Mammoth Tax Hikes Have Grim Ramifications
Editor's Corner
Believe it or not, the city of Dunkirk’s 2025 budget proposal that includes an increase of its tax rate by 108% for property owners is far from the largest hike in the region within the last decade. That dubious distinction belongs to an entity that no longer exists.
In a special meeting called on March 27, 2014, the former Forestville Village Board that represented a population of less than 800 residents announced a staggering statistic. Under a spending plan put forth by its top elected official, property owners were told to expect a 445% increase.
That is real sticker shock.
According to the numbers then, the property tax rate — which stood at $5.13 per $1,000 of assessed value — was proposed to be $27.97 per $1,000 in 2014-2015. The tax levy was to rise from $100,559 to $554,559 and the difference for taxpayers owning a home assessed at $50,000 would rise from $256.50 to $1,398.50 the following year.
Most of these increased expenses were attributed to poor bookkeeping and the repayment of a Revenue Anticipation Note of nearly $300,000. “The budget has been balanced with several notable exceptions that resulted in the massive tax rate increase,” Mayor-Elect Kevin Johnson said at the time. “If this proposed budget is adopted as it stands, combined with the school, town and county taxes, Forestville will most likely have the highest property tax in New York state and one of the highest in the nation.”
Within the next month, Chautauqua County legislators and previous Executive Vince Horrigan stepped in to assist. Legislators agreed on a $150,000 loan for financial assistance — with strings attached. Part of the deal included the village having to participate in a dialogue as well as a study for dissolution.
After a pair of dissolution votes, both of which were approved in 2015 and 2016, the village of Forestville no longer had a government and was absorbed by the town of Hanover in 2017. Poor fiscal oversight — and a property tax hike that was whittled from 445% to 112% in 2014-15 — created an overwhelming pain for residents that could not be forgiven.
Those troubles of Forestville past are a lot like Dunkirk present. But dissolution has yet to be discussed as an option by the Common Council or other elected officials in the region.
That may be because no city has ever gone through the process. According to a Legislative Commission on State and Local Relations document on the Dissolution of Local Government, there are avenues for towns and villages. As for a city such as Dunkirk, however, “no procedure (is) designated in Constitution or statutes; however, (the State) Legislature may have the power.”
Currently, New York is going far too easy on the entity of 12,600 residents. First, it failed to establish a control board that is desperately needed to change the current structure of city government. Second, even though it allowed the council to borrow $16.5 million, those funds have to be paid back with interest.
That is far from reassuring when you consider the fiscal oversight during the previous eight years that appears to be downright reckless. Within three months, city property owners could see their taxes more than double. That’s almost unfair for a municipality where the U.S. Census reports a median household income of $46,800, a 24.9% poverty rate and an 18% population of residents 65 and older.
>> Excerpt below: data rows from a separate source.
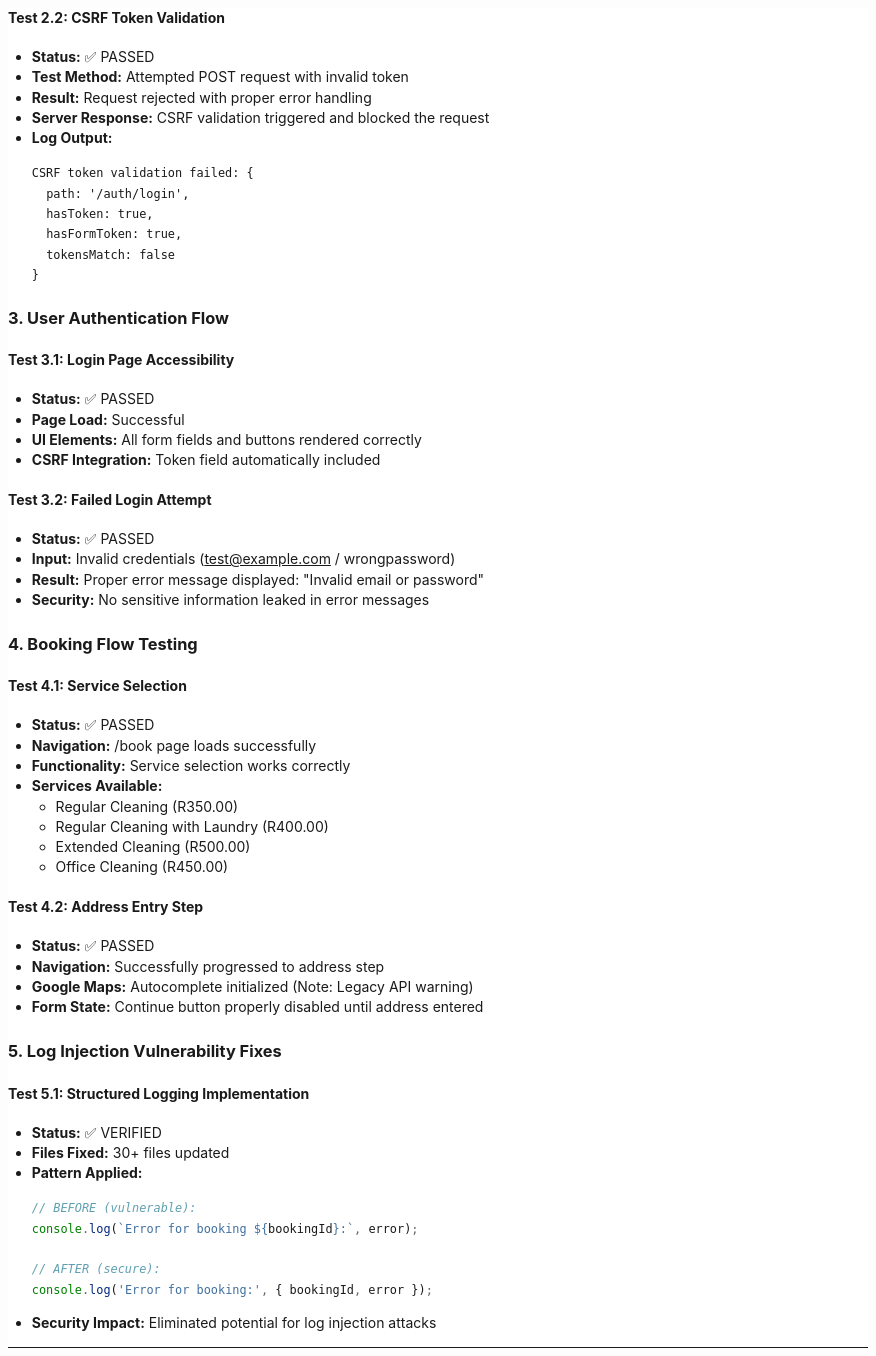 #### Test 2.2: CSRF Token Validation
- **Status:** ✅ PASSED
- **Test Method:** Attempted POST request with invalid token
- **Result:** Request rejected with proper error handling
- **Server Response:** CSRF validation triggered and blocked the request
- **Log Output:**
  ```
  CSRF token validation failed: {
    path: '/auth/login',
    hasToken: true,
    hasFormToken: true,
    tokensMatch: false
  }
  ```

### 3. User Authentication Flow

#### Test 3.1: Login Page Accessibility
- **Status:** ✅ PASSED
- **Page Load:** Successful
- **UI Elements:** All form fields and buttons rendered correctly
- **CSRF Integration:** Token field automatically included

#### Test 3.2: Failed Login Attempt
- **Status:** ✅ PASSED
- **Input:** Invalid credentials (test@example.com / wrongpassword)
- **Result:** Proper error message displayed: "Invalid email or password"
- **Security:** No sensitive information leaked in error messages

### 4. Booking Flow Testing

#### Test 4.1: Service Selection
- **Status:** ✅ PASSED
- **Navigation:** /book page loads successfully
- **Functionality:** Service selection works correctly
- **Services Available:**
  - Regular Cleaning (R350.00)
  - Regular Cleaning with Laundry (R400.00)
  - Extended Cleaning (R500.00)
  - Office Cleaning (R450.00)

#### Test 4.2: Address Entry Step
- **Status:** ✅ PASSED
- **Navigation:** Successfully progressed to address step
- **Google Maps:** Autocomplete initialized (Note: Legacy API warning)
- **Form State:** Continue button properly disabled until address entered

### 5. Log Injection Vulnerability Fixes

#### Test 5.1: Structured Logging Implementation
- **Status:** ✅ VERIFIED
- **Files Fixed:** 30+ files updated
- **Pattern Applied:**
  ```javascript
  // BEFORE (vulnerable):
  console.log(`Error for booking ${bookingId}:`, error);

  // AFTER (secure):
  console.log('Error for booking:', { bookingId, error });
  ```
- **Security Impact:** Eliminated potential for log injection attacks

---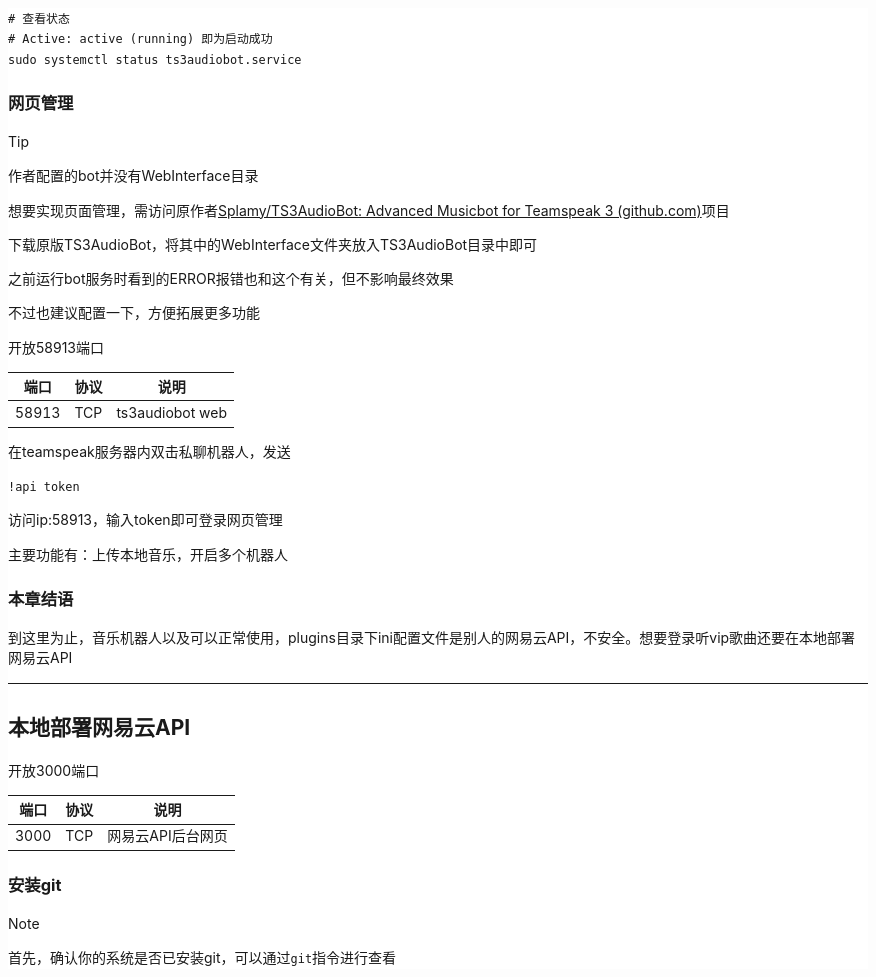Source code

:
 ```
# 查看状态
# Active: active (running) 即为启动成功
sudo systemctl status ts3audiobot.service

```

### 网页管理

> [!TIP]
> 作者配置的bot并没有WebInterface目录
>
> 想要实现页面管理，需访问原作者[Splamy/TS3AudioBot: Advanced Musicbot for Teamspeak 3 (github.com)](https://github.com/Splamy/TS3AudioBot)项目
>
> 下载原版TS3AudioBot，将其中的WebInterface文件夹放入TS3AudioBot目录中即可
>
> 之前运行bot服务时看到的ERROR报错也和这个有关，但不影响最终效果
>
> 不过也建议配置一下，方便拓展更多功能

开放58913端口

| 端口  | 协议 | 说明            |
| ----- | ---- | --------------- |
| 58913 | TCP  | ts3audiobot web |

在teamspeak服务器内双击私聊机器人，发送

```
!api token
```

访问ip:58913，输入token即可登录网页管理

主要功能有：上传本地音乐，开启多个机器人

### 本章结语

到这里为止，音乐机器人以及可以正常使用，plugins目录下ini配置文件是别人的网易云API，不安全。想要登录听vip歌曲还要在本地部署网易云API

---

## 本地部署网易云API

开放3000端口

| 端口 | 协议 | 说明              |
| ---- | ---- | ----------------- |
| 3000 | TCP  | 网易云API后台网页 |

### 安装git

> [!NOTE]
> 首先，确认你的系统是否已安装git，可以通过`git`指令进行查看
Even if previous Mayor Wilfred Rosas’ proposed budgets were approved by Common Council, it is very clear all were wearing blindfolds regarding the precious dollars coming in — and the excessive amounts going out. American Rescue Plan Act and Coronavirus Aid, Relief, and Economic Security Act — both better known as ARPA and CARES — allowed city leaders to pay bills and its workers on time.
With those funds now expired, reality is an ugly monster that includes the current tax proposal. For the most part, current Mayor Kate Wdowiasz and the council’s hands are tied. Most of the increased expenses are contractual — and are just going to continue to climb.
In that sense, Dunkirk is not alone. South-county city Jamestown is staring at a potential 8% hike next year. Ithaca, in Central New York, also is at 8%. Larger potential tax increases include Geneva, east of Rochester, at 20% and Watertown at 19%. Even the village of Fredonia had to bump the tax rate 5% to make ends meet.
But no other municipality in New York state, at the moment, comes close to Dunkirk’s monumental amount. Even worse, there seems to be little interest from Chautauqua County in stepping in to help the way it did with Forestville.
We know it is not for a lack of a surplus. County government is stout with more than $40 million in its coffers. It definitely has the means to lend a hand, but leadership has decided to maintain its distance.
That is far from reassuring. Dunkirk’s problems reflect on the county as a whole. Potential investors are certainly aware and will take notice, most likely by staying away.
A major tax hike proposal in Forestville 10 years ago forever changed the fortunes of that former village. Dunkirk appears to be on a similar path that could be just as destructive to its current residents — and future.